Mangelnde Datensicherheit auch beim Anbieter der Cloud. Dienstleister sind nach geltendem Recht nur verpflichtet, die Daten im Rahmen eines Auftrags zu nutzen – zum Beispiel eine Ernteprognose aus den Satellitendaten zu erstellen. Eine Kontrolle, was darüber hinaus mit den aufbereiteten Daten geschieht, ist für den Landwirt kaum möglich. Was bleibt, so der Fachanwalt für Agrarrecht, ist die Hoffnung auf einen besseren Datenschutz in Zukunft.

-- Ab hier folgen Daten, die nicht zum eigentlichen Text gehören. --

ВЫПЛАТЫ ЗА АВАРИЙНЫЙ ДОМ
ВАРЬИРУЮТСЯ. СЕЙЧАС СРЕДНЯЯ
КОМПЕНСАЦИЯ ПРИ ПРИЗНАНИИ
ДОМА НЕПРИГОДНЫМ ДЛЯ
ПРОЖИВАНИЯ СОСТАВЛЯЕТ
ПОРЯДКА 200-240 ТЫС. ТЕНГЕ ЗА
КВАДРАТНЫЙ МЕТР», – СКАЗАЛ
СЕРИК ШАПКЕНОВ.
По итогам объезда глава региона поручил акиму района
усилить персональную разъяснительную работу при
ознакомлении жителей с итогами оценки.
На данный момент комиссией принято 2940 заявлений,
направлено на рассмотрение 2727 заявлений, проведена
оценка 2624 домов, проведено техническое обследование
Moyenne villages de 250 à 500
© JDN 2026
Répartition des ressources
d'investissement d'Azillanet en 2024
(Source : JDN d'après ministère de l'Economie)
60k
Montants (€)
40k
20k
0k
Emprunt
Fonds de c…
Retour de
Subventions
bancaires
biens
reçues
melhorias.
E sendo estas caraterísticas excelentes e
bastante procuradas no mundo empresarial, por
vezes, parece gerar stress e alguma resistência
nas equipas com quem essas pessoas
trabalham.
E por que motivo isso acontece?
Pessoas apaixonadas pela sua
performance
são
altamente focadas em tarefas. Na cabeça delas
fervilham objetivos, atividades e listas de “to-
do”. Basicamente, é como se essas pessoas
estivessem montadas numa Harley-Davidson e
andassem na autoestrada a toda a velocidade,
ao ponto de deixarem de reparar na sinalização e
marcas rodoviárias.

Das EU-Parlament berät zurzeit eine Richtlinie zum Schutz von Geschäftsgeheimnissen.
Landwirtschaftliche Daten wie zum Beispiel flächenbezogene Ernteerträge dürfen demnach ohne Zustimmung des Bauern, dem diese Daten gehören, nicht weiter gegeben werden, weil sie unter das Geschäftsgeheimnis fallen. Für das Smart Farming sind nicht nur technologisch, sondern auch politisch und juristisch noch viele Hürden zu nehmen, um Vertrauen in die neue Technik auf dem Acker herzustellen.